**About this exercise**
Return each line of the material below exactly. Begin at the first and end on the line with "578 569 104.22".

* * * *

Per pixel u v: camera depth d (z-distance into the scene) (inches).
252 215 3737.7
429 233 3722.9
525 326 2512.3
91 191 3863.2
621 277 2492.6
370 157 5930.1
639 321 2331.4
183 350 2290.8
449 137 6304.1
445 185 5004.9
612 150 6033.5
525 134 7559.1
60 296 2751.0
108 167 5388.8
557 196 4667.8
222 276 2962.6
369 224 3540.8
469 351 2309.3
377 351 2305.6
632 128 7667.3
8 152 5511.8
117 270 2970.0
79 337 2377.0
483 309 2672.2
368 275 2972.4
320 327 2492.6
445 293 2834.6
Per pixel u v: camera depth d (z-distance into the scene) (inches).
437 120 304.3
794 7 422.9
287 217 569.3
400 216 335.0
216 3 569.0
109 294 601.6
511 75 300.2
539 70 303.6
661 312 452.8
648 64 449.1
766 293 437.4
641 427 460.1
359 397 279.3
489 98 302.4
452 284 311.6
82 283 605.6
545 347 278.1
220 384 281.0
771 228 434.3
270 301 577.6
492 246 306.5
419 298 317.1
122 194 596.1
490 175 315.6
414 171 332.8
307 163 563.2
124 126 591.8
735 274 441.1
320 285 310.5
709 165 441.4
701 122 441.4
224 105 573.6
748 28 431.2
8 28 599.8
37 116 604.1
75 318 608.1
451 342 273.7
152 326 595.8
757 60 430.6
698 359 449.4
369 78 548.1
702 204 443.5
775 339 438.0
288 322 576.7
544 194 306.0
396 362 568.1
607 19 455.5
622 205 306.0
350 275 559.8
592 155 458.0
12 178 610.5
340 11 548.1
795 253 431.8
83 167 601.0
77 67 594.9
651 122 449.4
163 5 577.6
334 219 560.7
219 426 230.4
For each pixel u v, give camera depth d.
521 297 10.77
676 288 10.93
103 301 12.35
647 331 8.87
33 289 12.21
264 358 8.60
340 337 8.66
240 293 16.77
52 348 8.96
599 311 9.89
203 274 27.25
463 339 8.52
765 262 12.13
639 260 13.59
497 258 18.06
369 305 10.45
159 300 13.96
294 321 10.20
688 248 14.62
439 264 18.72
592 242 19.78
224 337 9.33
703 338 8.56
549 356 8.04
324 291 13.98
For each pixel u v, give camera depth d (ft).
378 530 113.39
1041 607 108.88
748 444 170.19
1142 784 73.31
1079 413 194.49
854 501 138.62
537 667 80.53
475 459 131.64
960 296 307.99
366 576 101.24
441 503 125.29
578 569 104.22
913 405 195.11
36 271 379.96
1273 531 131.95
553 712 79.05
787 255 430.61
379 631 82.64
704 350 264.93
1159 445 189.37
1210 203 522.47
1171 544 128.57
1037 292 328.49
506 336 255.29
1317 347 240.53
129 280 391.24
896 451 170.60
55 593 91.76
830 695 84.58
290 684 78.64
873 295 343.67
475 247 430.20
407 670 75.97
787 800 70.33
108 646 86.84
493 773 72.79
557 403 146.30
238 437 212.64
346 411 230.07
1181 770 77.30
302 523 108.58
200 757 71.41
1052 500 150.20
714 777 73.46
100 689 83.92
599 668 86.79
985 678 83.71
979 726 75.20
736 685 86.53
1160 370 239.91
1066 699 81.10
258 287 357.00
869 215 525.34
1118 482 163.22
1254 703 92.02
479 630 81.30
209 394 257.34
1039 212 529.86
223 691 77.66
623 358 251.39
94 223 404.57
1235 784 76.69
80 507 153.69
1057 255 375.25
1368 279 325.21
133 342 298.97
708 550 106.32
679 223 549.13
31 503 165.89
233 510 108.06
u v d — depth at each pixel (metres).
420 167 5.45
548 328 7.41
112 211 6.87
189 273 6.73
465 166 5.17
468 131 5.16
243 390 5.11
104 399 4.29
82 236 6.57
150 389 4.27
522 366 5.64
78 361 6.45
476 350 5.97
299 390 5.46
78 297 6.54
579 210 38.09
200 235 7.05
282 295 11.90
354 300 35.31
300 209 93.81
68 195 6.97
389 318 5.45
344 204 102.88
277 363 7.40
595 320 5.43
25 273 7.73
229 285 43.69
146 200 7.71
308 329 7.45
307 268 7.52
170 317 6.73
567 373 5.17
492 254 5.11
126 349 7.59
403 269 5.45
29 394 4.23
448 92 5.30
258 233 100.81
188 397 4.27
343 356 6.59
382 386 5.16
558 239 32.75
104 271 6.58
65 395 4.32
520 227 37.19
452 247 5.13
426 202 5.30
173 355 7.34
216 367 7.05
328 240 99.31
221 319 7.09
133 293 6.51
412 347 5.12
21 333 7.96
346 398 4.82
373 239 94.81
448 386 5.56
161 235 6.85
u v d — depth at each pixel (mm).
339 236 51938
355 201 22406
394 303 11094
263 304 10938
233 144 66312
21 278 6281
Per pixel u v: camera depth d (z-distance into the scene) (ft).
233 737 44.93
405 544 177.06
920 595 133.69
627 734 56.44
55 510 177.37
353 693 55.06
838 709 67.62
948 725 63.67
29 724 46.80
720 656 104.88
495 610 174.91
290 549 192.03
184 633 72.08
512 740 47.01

* * * *

**Response**
Per pixel u v: camera depth d (z-distance into the scene) (inches).
252 215 3737.7
429 233 3722.9
525 326 2512.3
91 191 3863.2
621 277 2492.6
370 157 5930.1
639 321 2331.4
183 350 2290.8
449 137 6304.1
445 185 5004.9
612 150 6033.5
525 134 7559.1
60 296 2751.0
108 167 5388.8
557 196 4667.8
222 276 2962.6
369 224 3540.8
469 351 2309.3
377 351 2305.6
632 128 7667.3
8 152 5511.8
117 270 2970.0
79 337 2377.0
483 309 2672.2
368 275 2972.4
320 327 2492.6
445 293 2834.6
Per pixel u v: camera depth d (z-distance into the scene) (inches).
437 120 304.3
794 7 422.9
287 217 569.3
400 216 335.0
216 3 569.0
109 294 601.6
511 75 300.2
539 70 303.6
661 312 452.8
648 64 449.1
766 293 437.4
641 427 460.1
359 397 279.3
489 98 302.4
452 284 311.6
82 283 605.6
545 347 278.1
220 384 281.0
771 228 434.3
270 301 577.6
492 246 306.5
419 298 317.1
122 194 596.1
490 175 315.6
414 171 332.8
307 163 563.2
124 126 591.8
735 274 441.1
320 285 310.5
709 165 441.4
701 122 441.4
224 105 573.6
748 28 431.2
8 28 599.8
37 116 604.1
75 318 608.1
451 342 273.7
152 326 595.8
757 60 430.6
698 359 449.4
369 78 548.1
702 204 443.5
775 339 438.0
288 322 576.7
544 194 306.0
396 362 568.1
607 19 455.5
622 205 306.0
350 275 559.8
592 155 458.0
12 178 610.5
340 11 548.1
795 253 431.8
83 167 601.0
77 67 594.9
651 122 449.4
163 5 577.6
334 219 560.7
219 426 230.4
For each pixel u v, give camera depth d.
521 297 10.77
676 288 10.93
103 301 12.35
647 331 8.87
33 289 12.21
264 358 8.60
340 337 8.66
240 293 16.77
52 348 8.96
599 311 9.89
203 274 27.25
463 339 8.52
765 262 12.13
639 260 13.59
497 258 18.06
369 305 10.45
159 300 13.96
294 321 10.20
688 248 14.62
439 264 18.72
592 242 19.78
224 337 9.33
703 338 8.56
549 356 8.04
324 291 13.98
For each pixel u v, give camera depth d (ft).
378 530 113.39
1041 607 108.88
748 444 170.19
1142 784 73.31
1079 413 194.49
854 501 138.62
537 667 80.53
475 459 131.64
960 296 307.99
366 576 101.24
441 503 125.29
578 569 104.22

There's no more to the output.